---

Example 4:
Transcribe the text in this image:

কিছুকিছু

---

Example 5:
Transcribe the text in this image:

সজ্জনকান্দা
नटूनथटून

━━━━━━━━━━

**Task to carry out**
Present the lines from every item above as a numbered list, leaving out any blank lines.

**Final result**
1. ---
2. Example 4:
3. Transcribe the text in this image:
4. কিছুকিছু
5. ---
6. Example 5:
7. Transcribe the text in this image:
8. সজ্জনকান্দা
9. नटूनथटून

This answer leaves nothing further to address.